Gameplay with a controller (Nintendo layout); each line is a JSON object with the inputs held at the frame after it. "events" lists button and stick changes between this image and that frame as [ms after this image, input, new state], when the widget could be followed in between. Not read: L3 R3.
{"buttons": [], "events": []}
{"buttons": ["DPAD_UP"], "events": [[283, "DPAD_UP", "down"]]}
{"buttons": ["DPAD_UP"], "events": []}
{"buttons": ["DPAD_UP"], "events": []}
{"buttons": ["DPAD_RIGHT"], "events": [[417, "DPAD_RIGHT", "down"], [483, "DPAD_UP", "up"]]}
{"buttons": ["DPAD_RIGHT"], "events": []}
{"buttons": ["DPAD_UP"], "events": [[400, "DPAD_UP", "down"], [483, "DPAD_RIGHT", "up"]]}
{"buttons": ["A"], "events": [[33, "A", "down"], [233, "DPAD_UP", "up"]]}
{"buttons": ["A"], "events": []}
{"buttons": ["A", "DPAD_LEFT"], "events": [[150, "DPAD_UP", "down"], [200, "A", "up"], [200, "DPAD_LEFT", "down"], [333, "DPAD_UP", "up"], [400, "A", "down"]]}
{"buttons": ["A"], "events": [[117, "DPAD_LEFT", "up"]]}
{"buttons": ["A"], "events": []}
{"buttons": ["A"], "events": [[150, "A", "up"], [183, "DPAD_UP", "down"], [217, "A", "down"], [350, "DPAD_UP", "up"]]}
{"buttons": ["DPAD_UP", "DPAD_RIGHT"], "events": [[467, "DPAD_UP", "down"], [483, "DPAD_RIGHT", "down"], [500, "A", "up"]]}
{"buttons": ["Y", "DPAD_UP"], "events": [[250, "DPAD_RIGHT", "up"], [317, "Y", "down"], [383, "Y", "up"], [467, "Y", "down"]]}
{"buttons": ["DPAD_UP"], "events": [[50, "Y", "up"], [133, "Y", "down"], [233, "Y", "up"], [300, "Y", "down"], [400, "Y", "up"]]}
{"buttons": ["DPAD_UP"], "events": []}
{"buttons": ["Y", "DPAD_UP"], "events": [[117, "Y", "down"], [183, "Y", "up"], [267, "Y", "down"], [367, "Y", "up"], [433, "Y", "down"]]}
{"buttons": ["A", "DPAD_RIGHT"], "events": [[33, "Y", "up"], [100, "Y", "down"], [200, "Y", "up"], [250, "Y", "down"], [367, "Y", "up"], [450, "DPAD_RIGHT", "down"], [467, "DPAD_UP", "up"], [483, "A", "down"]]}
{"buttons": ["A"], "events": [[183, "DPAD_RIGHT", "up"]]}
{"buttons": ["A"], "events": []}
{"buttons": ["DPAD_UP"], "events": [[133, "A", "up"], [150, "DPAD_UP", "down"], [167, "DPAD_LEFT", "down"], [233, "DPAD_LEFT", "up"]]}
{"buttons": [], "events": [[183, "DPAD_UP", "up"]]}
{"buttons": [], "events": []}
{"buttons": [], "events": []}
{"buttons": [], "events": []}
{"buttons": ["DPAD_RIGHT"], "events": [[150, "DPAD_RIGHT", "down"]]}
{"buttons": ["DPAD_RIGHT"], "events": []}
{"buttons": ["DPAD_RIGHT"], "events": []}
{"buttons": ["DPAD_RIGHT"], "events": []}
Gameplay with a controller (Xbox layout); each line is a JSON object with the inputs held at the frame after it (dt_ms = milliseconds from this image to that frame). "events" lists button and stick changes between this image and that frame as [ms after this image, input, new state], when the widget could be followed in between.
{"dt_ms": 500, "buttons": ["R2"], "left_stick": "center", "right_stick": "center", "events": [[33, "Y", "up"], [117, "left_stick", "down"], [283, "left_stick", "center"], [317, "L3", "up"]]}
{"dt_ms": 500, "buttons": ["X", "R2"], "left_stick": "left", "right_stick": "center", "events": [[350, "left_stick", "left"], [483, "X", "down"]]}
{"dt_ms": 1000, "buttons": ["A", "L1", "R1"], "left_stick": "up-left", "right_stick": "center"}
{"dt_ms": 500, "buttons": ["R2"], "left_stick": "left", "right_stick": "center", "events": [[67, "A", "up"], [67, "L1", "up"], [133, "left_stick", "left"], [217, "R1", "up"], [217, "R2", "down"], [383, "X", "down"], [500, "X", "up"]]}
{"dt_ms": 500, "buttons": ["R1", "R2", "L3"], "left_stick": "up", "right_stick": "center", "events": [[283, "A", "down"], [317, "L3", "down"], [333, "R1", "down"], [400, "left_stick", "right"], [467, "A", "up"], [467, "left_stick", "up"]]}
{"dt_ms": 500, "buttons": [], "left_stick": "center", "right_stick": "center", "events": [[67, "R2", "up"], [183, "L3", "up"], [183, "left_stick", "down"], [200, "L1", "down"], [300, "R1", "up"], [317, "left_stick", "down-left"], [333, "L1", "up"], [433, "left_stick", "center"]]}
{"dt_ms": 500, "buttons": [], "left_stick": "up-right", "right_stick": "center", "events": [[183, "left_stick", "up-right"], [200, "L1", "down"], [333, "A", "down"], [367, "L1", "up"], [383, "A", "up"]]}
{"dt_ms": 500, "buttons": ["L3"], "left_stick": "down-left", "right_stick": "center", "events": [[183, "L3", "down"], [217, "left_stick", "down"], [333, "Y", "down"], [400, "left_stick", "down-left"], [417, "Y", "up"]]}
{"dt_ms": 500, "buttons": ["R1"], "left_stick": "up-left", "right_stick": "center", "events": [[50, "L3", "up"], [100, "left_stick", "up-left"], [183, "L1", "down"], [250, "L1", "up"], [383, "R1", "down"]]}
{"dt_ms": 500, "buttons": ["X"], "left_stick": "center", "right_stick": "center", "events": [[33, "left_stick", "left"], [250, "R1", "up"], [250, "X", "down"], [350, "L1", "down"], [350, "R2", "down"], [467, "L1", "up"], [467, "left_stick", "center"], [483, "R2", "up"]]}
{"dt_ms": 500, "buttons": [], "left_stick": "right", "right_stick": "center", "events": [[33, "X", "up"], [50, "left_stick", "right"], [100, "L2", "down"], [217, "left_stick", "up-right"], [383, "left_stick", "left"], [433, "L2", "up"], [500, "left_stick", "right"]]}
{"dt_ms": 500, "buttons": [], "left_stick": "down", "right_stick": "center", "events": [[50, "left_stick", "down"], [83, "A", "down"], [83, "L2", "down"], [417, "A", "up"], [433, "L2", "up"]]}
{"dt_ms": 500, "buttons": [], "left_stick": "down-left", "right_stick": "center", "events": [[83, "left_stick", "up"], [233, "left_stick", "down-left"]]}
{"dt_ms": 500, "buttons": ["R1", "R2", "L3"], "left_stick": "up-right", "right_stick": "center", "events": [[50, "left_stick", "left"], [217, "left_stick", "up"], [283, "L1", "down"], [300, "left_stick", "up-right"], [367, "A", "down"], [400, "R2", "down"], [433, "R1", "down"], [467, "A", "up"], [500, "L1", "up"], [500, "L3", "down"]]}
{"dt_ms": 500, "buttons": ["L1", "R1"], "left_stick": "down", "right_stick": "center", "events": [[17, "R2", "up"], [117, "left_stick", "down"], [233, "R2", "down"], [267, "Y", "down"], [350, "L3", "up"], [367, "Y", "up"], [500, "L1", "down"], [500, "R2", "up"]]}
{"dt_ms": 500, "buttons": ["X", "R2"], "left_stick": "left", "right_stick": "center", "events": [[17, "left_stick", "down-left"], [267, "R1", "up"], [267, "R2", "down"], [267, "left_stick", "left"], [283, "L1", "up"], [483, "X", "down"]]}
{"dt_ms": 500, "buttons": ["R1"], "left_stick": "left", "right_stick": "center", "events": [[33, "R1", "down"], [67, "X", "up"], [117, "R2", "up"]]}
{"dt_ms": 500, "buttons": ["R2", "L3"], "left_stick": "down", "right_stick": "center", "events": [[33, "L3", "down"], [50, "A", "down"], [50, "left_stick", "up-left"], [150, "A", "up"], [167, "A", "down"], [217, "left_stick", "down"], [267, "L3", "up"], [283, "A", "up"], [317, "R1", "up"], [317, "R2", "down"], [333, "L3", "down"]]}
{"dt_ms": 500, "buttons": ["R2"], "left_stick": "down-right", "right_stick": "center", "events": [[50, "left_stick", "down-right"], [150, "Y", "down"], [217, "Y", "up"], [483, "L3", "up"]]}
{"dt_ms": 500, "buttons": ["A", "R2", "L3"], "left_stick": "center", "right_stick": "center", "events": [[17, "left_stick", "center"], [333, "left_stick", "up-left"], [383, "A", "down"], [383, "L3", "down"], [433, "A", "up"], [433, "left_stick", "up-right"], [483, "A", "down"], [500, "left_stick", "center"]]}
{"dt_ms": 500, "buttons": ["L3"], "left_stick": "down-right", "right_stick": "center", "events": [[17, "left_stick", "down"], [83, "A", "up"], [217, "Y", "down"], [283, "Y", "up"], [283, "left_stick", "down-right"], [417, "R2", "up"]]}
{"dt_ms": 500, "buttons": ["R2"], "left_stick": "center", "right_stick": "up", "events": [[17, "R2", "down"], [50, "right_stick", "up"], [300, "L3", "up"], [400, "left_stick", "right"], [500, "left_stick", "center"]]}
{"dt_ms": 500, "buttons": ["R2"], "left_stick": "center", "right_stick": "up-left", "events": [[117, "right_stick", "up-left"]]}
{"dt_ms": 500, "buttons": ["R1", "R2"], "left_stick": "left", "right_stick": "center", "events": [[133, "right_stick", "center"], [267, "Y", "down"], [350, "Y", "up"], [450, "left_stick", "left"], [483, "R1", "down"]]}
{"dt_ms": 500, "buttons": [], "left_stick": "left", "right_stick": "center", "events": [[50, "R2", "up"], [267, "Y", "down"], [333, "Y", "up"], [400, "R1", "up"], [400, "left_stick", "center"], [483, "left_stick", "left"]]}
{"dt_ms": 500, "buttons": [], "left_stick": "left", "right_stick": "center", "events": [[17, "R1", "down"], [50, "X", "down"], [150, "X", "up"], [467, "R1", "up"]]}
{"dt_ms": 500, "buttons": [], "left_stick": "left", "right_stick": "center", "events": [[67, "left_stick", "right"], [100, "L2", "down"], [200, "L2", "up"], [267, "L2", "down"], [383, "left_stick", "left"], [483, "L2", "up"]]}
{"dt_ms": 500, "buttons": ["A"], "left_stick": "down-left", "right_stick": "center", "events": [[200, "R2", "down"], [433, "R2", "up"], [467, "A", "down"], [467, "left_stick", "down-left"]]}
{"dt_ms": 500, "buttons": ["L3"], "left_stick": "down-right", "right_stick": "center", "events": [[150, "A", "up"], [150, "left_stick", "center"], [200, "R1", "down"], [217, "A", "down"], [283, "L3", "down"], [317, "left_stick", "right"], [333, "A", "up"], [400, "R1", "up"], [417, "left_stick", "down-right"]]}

──────────

Pull every line with the string "object" out of the material.

OUTPUT -
Gameplay with a controller (Nintendo layout); each line is a JSON object with the inputs held at the frame after it. "events" lists button and stick changes between this image and that frame as [ms after this image, input, new state], when the widget could be followed in between. Not read: L3 R3.
Gameplay with a controller (Xbox layout); each line is a JSON object with the inputs held at the frame after it (dt_ms = milliseconds from this image to that frame). "events" lists button and stick changes between this image and that frame as [ms after this image, input, new state], when the widget could be followed in between.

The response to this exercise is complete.